Exercise aim: Beginning with the first entry, print all the records exactly.

Provided data:
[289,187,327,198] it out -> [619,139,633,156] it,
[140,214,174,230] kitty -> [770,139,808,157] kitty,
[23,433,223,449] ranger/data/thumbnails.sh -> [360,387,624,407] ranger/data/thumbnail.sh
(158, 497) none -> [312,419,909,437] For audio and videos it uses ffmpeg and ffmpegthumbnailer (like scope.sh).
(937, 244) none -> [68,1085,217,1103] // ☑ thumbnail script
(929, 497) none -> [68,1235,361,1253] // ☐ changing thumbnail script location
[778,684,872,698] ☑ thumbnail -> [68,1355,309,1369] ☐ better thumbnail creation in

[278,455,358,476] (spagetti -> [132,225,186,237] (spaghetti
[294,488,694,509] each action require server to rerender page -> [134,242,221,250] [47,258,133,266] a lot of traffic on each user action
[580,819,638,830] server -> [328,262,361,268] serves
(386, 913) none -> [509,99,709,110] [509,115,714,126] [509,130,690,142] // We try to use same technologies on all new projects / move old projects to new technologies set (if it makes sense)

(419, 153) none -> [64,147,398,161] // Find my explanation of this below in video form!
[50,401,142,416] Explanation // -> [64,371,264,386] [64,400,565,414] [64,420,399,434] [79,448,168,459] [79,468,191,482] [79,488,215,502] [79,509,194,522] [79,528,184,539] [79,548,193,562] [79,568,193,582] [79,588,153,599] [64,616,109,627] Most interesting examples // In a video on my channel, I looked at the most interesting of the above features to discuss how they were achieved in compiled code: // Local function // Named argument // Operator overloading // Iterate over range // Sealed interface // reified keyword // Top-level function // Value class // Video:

Solution:
[289,187,327,198] it out -> [619,139,633,156] it,
[140,214,174,230] kitty -> [770,139,808,157] kitty,
[23,433,223,449] ranger/data/thumbnails.sh -> [360,387,624,407] ranger/data/thumbnail.sh
(158, 497) none -> [312,419,909,437] For audio and videos it uses ffmpeg and ffmpegthumbnailer (like scope.sh).
(937, 244) none -> [68,1085,217,1103] // ☑ thumbnail script
(929, 497) none -> [68,1235,361,1253] // ☐ changing thumbnail script location
[778,684,872,698] ☑ thumbnail -> [68,1355,309,1369] ☐ better thumbnail creation in

[278,455,358,476] (spagetti -> [132,225,186,237] (spaghetti
[294,488,694,509] each action require server to rerender page -> [134,242,221,250] [47,258,133,266] a lot of traffic on each user action
[580,819,638,830] server -> [328,262,361,268] serves
(386, 913) none -> [509,99,709,110] [509,115,714,126] [509,130,690,142] // We try to use same technologies on all new projects / move old projects to new technologies set (if it makes sense)

(419, 153) none -> [64,147,398,161] // Find my explanation of this below in video form!
[50,401,142,416] Explanation // -> [64,371,264,386] [64,400,565,414] [64,420,399,434] [79,448,168,459] [79,468,191,482] [79,488,215,502] [79,509,194,522] [79,528,184,539] [79,548,193,562] [79,568,193,582] [79,588,153,599] [64,616,109,627] Most interesting examples // In a video on my channel, I looked at the most interesting of the above features to discuss how they were achieved in compiled code: // Local function // Named argument // Operator overloading // Iterate over range // Sealed interface // reified keyword // Top-level function // Value class // Video:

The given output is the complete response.